━━━━━ READING TEXT

Get user search input string

In [76]:
user_input = input('Search products by name:  ').strip()

Search products by name:  smrt


Check for no input

In [77]:
if not user_input:
  print(f"No input provided.")
  exit()

Find the best match We'll use a score cutoff of 60 — adjust higher for stricter matching

In [78]:
result = process.extractOne(user_input, product_names, score_cutoff=60)

In [79]:
if result:
  best_match, score, index = result
  matched_product = df.iloc[index]
  print("\n☑️  Best Match Found:  ")
  print(f" Product:  {matched_product['Product Name']}")
  print(f" ID:  {matched_product['Product ID']}")
  print(f" Categoy:  {matched_product['Category']}")
  print(f" Price:  {matched_product['Price']}")
  print(f" Stock:  {matched_product['Stock']}")
  print(f" Supplier:  {matched_product['Supplier']}")

else:
  print(f"\n✖️ No close match found for '{user_input}")



☑️  Best Match Found:  
 Product:  Smart Watch
 ID:  P003
 Categoy:  Wearables
 Price:  199.99
 Stock:  40
 Supplier:  TimeTech Corp


List other suggestions

In [81]:
suggestions = process.extract(user_input, product_names, limit=3)
if suggestions:
  print("\n Did you possbily mean?")
  for sugg, sugg_score, _ in suggestions:
        print(f" {sugg} (similarity: {sugg_score:.1f})")


 Did you possbily mean?
 Smart Watch (similarity: 67.5)
 Smart Light Bulb (similarity: 67.5)
 Smart Thermostat (similarity: 67.5)

━━━━━━━━━━

WORK INSTRUCTION 1:
In the product search text, translate the sentence "We'll use a score cutoff of 60 — adjust higher for stricter matching." into Spanish.

━━━━━ DATA TO PROCESS

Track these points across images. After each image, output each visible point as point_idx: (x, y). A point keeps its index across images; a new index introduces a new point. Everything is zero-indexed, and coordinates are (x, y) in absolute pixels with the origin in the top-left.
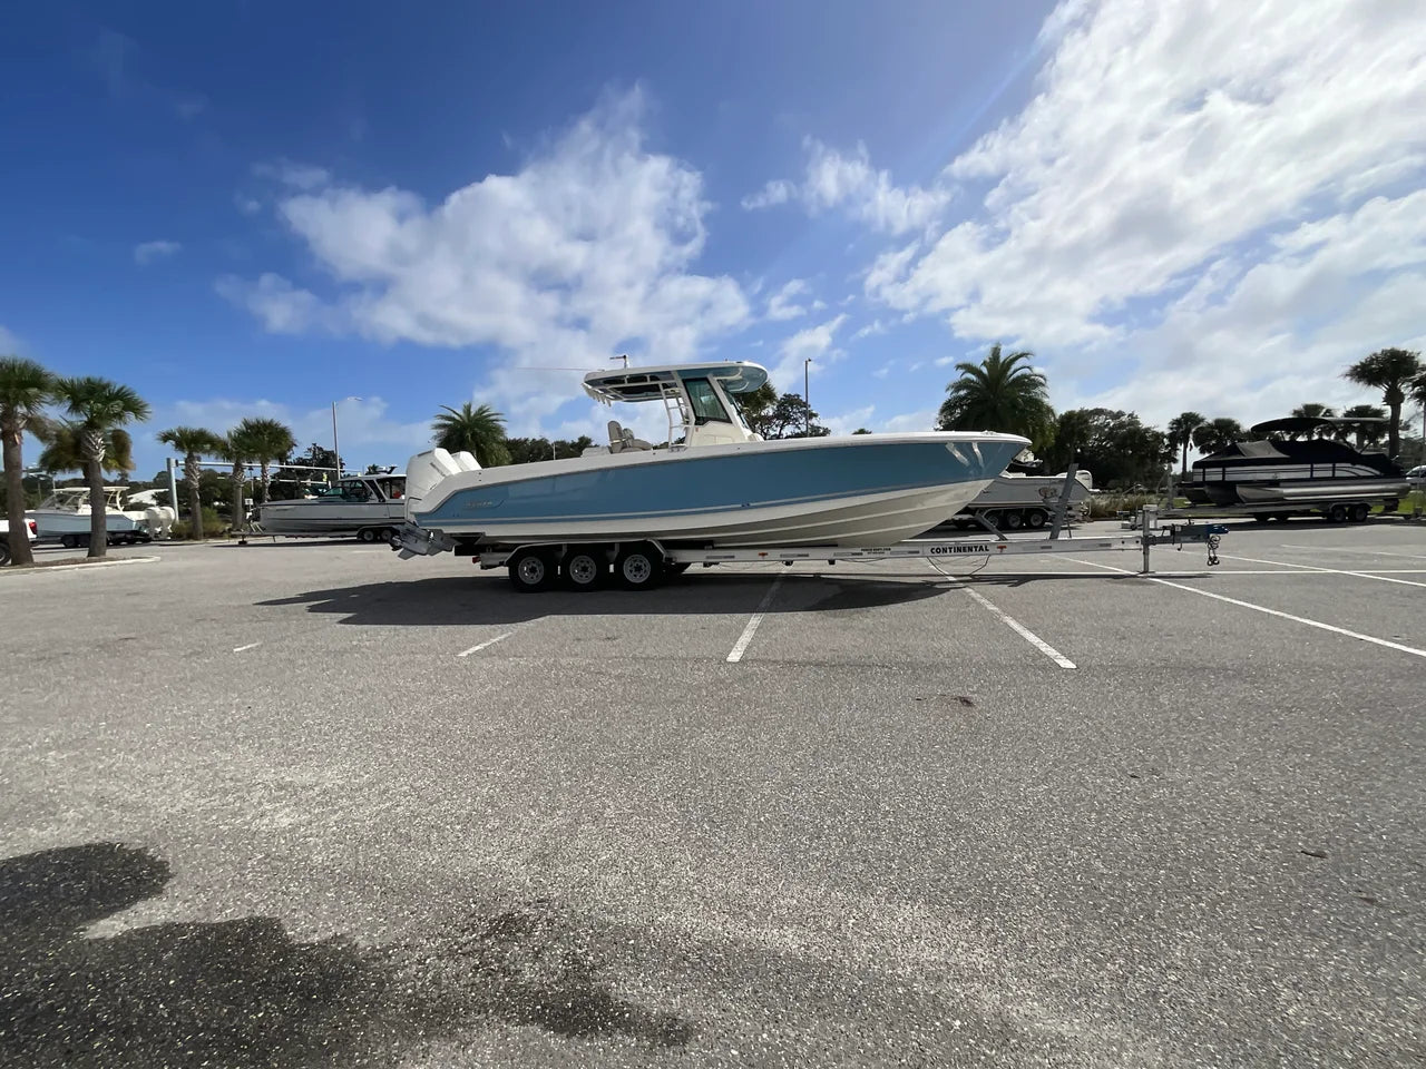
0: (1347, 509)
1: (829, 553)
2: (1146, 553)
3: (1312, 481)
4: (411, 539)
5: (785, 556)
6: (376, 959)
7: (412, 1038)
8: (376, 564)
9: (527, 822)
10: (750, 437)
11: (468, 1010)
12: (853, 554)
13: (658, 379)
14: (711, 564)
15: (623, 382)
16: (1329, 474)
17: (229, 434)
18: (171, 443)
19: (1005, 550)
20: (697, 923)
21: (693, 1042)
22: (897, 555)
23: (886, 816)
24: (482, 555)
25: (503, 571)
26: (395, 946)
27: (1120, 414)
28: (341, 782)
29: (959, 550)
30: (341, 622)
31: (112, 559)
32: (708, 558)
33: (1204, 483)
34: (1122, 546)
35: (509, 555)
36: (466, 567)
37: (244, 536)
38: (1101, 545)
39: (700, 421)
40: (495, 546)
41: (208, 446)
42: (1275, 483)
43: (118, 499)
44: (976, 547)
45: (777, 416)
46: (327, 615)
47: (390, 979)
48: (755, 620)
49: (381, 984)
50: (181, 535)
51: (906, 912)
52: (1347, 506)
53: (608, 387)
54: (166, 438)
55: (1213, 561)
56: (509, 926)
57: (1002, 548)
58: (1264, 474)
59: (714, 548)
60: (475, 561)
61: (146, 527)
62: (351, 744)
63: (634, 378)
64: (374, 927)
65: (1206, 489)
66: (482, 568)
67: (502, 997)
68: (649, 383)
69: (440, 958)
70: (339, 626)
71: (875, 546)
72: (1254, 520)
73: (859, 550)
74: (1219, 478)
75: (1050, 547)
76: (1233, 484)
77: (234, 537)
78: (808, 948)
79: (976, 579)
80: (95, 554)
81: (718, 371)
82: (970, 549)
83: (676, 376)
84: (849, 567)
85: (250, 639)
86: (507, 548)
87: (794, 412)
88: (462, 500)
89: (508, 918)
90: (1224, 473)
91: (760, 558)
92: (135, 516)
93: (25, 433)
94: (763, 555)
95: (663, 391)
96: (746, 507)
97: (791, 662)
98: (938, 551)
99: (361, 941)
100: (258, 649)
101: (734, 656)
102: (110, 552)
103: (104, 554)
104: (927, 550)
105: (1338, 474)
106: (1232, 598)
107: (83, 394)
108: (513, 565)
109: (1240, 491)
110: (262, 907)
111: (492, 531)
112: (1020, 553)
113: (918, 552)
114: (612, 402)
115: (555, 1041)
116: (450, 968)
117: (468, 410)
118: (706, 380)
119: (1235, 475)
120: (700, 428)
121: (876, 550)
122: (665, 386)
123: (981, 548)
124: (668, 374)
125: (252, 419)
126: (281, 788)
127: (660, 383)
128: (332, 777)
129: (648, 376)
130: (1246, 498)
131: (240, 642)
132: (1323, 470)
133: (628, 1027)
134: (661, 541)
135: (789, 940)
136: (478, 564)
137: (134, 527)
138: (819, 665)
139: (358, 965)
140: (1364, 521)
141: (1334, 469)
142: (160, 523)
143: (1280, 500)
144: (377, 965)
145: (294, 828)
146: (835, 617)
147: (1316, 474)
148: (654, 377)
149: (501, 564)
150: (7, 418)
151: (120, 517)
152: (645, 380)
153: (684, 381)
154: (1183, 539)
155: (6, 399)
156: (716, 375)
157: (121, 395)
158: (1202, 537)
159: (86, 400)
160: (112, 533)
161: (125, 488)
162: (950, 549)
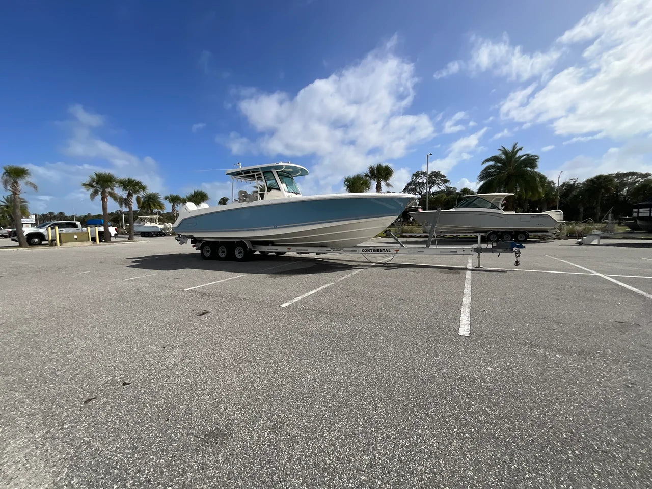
1: (317, 249)
2: (479, 257)
5: (298, 250)
8: (169, 246)
10: (288, 195)
12: (327, 250)
13: (255, 172)
18: (168, 200)
19: (399, 252)
22: (346, 252)
24: (196, 244)
25: (199, 251)
29: (376, 251)
31: (134, 242)
33: (637, 218)
34: (463, 253)
35: (200, 245)
38: (451, 252)
39: (269, 190)
41: (179, 201)
43: (157, 220)
44: (384, 250)
54: (166, 198)
55: (517, 263)
57: (397, 250)
61: (164, 230)
66: (196, 249)
68: (251, 174)
71: (337, 247)
73: (329, 249)
74: (648, 215)
75: (423, 251)
80: (130, 239)
81: (276, 167)
82: (381, 251)
83: (260, 170)
86: (200, 242)
88: (185, 223)
91: (288, 250)
92: (161, 226)
94: (290, 249)
95: (256, 177)
96: (275, 228)
97: (199, 293)
98: (366, 251)
102: (135, 239)
103: (133, 239)
104: (360, 250)
107: (127, 184)
108: (202, 249)
111: (196, 235)
112: (407, 253)
113: (356, 251)
118: (271, 171)
120: (269, 193)
121: (337, 249)
122: (257, 175)
123: (387, 250)
124: (258, 168)
127: (255, 174)
129: (251, 171)
134: (251, 241)
136: (194, 248)
137: (160, 230)
138: (205, 295)
142: (168, 229)
148: (253, 171)
149: (199, 248)
150: (103, 193)
151: (156, 226)
152: (249, 172)
153: (264, 173)
154: (498, 250)
155: (102, 186)
156: (275, 169)
157: (138, 184)
158: (509, 249)
159: (128, 186)
160: (154, 232)
161: (159, 216)
162: (371, 250)
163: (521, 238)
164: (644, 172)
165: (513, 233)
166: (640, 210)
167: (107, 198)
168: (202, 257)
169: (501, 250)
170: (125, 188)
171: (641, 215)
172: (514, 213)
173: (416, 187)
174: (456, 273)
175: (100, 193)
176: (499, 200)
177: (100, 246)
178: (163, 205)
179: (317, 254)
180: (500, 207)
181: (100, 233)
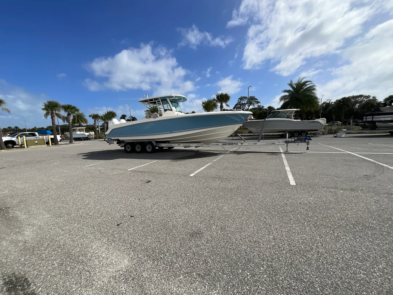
1: (196, 145)
2: (287, 146)
5: (185, 145)
8: (101, 146)
12: (201, 145)
15: (153, 100)
17: (103, 115)
18: (91, 117)
19: (243, 145)
22: (213, 145)
24: (121, 144)
25: (123, 148)
27: (368, 97)
29: (230, 144)
31: (73, 144)
32: (166, 145)
34: (279, 144)
35: (124, 144)
37: (105, 139)
38: (272, 143)
39: (165, 110)
40: (122, 142)
41: (98, 118)
43: (84, 130)
44: (234, 143)
45: (247, 103)
48: (155, 161)
50: (95, 138)
53: (146, 103)
54: (90, 116)
55: (308, 149)
58: (388, 118)
59: (168, 143)
60: (119, 145)
63: (150, 100)
66: (121, 147)
68: (154, 101)
71: (207, 143)
73: (203, 144)
74: (371, 120)
75: (256, 144)
76: (375, 122)
77: (103, 138)
80: (71, 142)
82: (233, 144)
87: (253, 102)
90: (373, 118)
91: (178, 146)
92: (87, 134)
93: (56, 117)
94: (179, 145)
95: (157, 103)
96: (171, 133)
97: (138, 171)
98: (224, 144)
101: (130, 169)
102: (74, 142)
103: (72, 142)
104: (221, 144)
107: (67, 108)
108: (125, 146)
109: (377, 124)
111: (121, 139)
113: (218, 145)
118: (166, 100)
119: (376, 118)
120: (165, 112)
122: (157, 102)
123: (236, 144)
124: (158, 98)
125: (109, 111)
127: (156, 101)
129: (153, 99)
134: (155, 141)
136: (120, 146)
137: (87, 136)
138: (142, 172)
142: (92, 135)
148: (155, 99)
149: (123, 146)
150: (52, 114)
151: (84, 134)
153: (162, 100)
154: (297, 142)
155: (52, 110)
156: (169, 98)
157: (74, 108)
158: (303, 141)
159: (67, 109)
160: (82, 137)
161: (85, 128)
162: (227, 144)
163: (304, 134)
164: (367, 95)
165: (299, 132)
166: (367, 117)
167: (54, 117)
168: (125, 151)
169: (299, 141)
170: (66, 110)
171: (368, 120)
172: (300, 120)
173: (240, 106)
174: (276, 155)
175: (50, 114)
176: (292, 113)
177: (52, 147)
178: (87, 120)
179: (196, 147)
180: (292, 117)
181: (51, 139)
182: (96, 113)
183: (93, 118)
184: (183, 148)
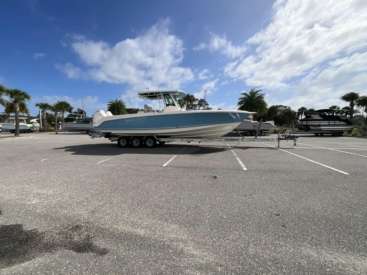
0: (338, 133)
1: (199, 140)
2: (279, 142)
3: (329, 125)
4: (94, 133)
5: (188, 140)
6: (41, 234)
7: (41, 252)
9: (93, 203)
10: (180, 110)
11: (57, 246)
12: (205, 140)
13: (157, 94)
14: (169, 142)
15: (148, 94)
16: (334, 124)
17: (54, 105)
18: (38, 107)
19: (244, 141)
20: (122, 228)
21: (107, 255)
22: (216, 141)
23: (181, 204)
24: (111, 138)
26: (47, 232)
28: (52, 193)
29: (232, 140)
30: (72, 154)
31: (21, 137)
32: (168, 140)
33: (302, 125)
34: (273, 140)
35: (118, 138)
36: (107, 141)
38: (268, 140)
39: (167, 105)
40: (114, 136)
41: (48, 108)
42: (320, 126)
43: (25, 121)
45: (199, 105)
46: (68, 152)
47: (43, 239)
48: (175, 156)
49: (40, 240)
50: (41, 131)
51: (173, 226)
52: (338, 132)
53: (145, 96)
54: (37, 105)
55: (295, 144)
56: (77, 228)
57: (242, 140)
58: (317, 123)
59: (170, 138)
61: (32, 128)
62: (59, 184)
63: (151, 94)
64: (44, 227)
65: (303, 127)
67: (67, 244)
68: (155, 95)
69: (56, 234)
70: (70, 155)
71: (210, 138)
72: (315, 135)
73: (206, 139)
74: (306, 124)
75: (255, 140)
76: (309, 125)
77: (55, 131)
78: (145, 234)
79: (236, 147)
80: (16, 135)
81: (172, 92)
82: (234, 140)
83: (161, 93)
84: (204, 144)
85: (46, 157)
86: (117, 136)
87: (203, 104)
88: (106, 124)
89: (77, 226)
90: (307, 123)
91: (181, 141)
92: (29, 125)
94: (182, 140)
95: (158, 97)
96: (177, 128)
97: (178, 167)
98: (226, 140)
99: (40, 230)
100: (47, 160)
101: (165, 165)
102: (20, 135)
103: (19, 135)
104: (224, 140)
105: (336, 124)
106: (295, 154)
107: (13, 93)
108: (118, 140)
109: (310, 127)
110: (20, 222)
112: (247, 141)
113: (221, 140)
114: (146, 100)
115: (74, 254)
116: (58, 237)
117: (116, 101)
118: (169, 94)
119: (310, 123)
120: (167, 107)
121: (211, 140)
123: (237, 140)
124: (159, 93)
125: (60, 101)
126: (37, 194)
127: (157, 95)
128: (51, 192)
129: (154, 93)
130: (312, 129)
131: (44, 158)
132: (332, 123)
133: (93, 251)
134: (156, 136)
135: (141, 232)
136: (110, 140)
137: (29, 128)
138: (185, 167)
139: (37, 236)
140: (342, 136)
141: (335, 122)
143: (321, 130)
144: (41, 236)
145: (36, 204)
146: (195, 156)
147: (330, 124)
148: (156, 93)
149: (116, 140)
151: (25, 125)
152: (154, 94)
153: (164, 95)
156: (172, 93)
160: (23, 130)
161: (27, 118)
162: (229, 140)
164: (285, 106)
168: (119, 145)
170: (12, 96)
171: (303, 124)
174: (276, 150)
179: (199, 142)
182: (44, 102)
183: (40, 107)
184: (186, 143)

━━━━━━━━━━

WORK INSTRUCTION 2:
Starting with the first line of the entries and going on through the line with "108: (513, 565)", switch "images" to "frames" and leave everything else unchanged. Give only those lines, and leave out the pictures.

ANSWER SPACE 1:
Usaremos un umbral de puntuación de 60; auméntelo para obtener coincidencias más estrictas.

ANSWER SPACE 2:
Track these points across frames. After each image, output each visible point as point_idx: (x, y). A point keeps its index across frames; a new index introduces a new point. Everything is zero-indexed, and coordinates are (x, y) in absolute pixels with the origin in the top-left.
0: (1347, 509)
1: (829, 553)
2: (1146, 553)
3: (1312, 481)
4: (411, 539)
5: (785, 556)
6: (376, 959)
7: (412, 1038)
8: (376, 564)
9: (527, 822)
10: (750, 437)
11: (468, 1010)
12: (853, 554)
13: (658, 379)
14: (711, 564)
15: (623, 382)
16: (1329, 474)
17: (229, 434)
18: (171, 443)
19: (1005, 550)
20: (697, 923)
21: (693, 1042)
22: (897, 555)
23: (886, 816)
24: (482, 555)
25: (503, 571)
26: (395, 946)
27: (1120, 414)
28: (341, 782)
29: (959, 550)
30: (341, 622)
31: (112, 559)
32: (708, 558)
33: (1204, 483)
34: (1122, 546)
35: (509, 555)
36: (466, 567)
37: (244, 536)
38: (1101, 545)
39: (700, 421)
40: (495, 546)
41: (208, 446)
42: (1275, 483)
43: (118, 499)
44: (976, 547)
45: (777, 416)
46: (327, 615)
47: (390, 979)
48: (755, 620)
49: (381, 984)
50: (181, 535)
51: (906, 912)
52: (1347, 506)
53: (608, 387)
54: (166, 438)
55: (1213, 561)
56: (509, 926)
57: (1002, 548)
58: (1264, 474)
59: (714, 548)
60: (475, 561)
61: (146, 527)
62: (351, 744)
63: (634, 378)
64: (374, 927)
65: (1206, 489)
66: (482, 568)
67: (502, 997)
68: (649, 383)
69: (440, 958)
70: (339, 626)
71: (875, 546)
72: (1254, 520)
73: (859, 550)
74: (1219, 478)
75: (1050, 547)
76: (1233, 484)
77: (234, 537)
78: (808, 948)
79: (976, 579)
80: (95, 554)
81: (718, 371)
82: (970, 549)
83: (676, 376)
84: (849, 567)
85: (250, 639)
86: (507, 548)
87: (794, 412)
88: (462, 500)
89: (508, 918)
90: (1224, 473)
91: (760, 558)
92: (135, 516)
93: (25, 433)
94: (763, 555)
95: (663, 391)
96: (746, 507)
97: (791, 662)
98: (938, 551)
99: (361, 941)
100: (258, 649)
101: (734, 656)
102: (110, 552)
103: (104, 554)
104: (927, 550)
105: (1338, 474)
106: (1232, 598)
107: (83, 394)
108: (513, 565)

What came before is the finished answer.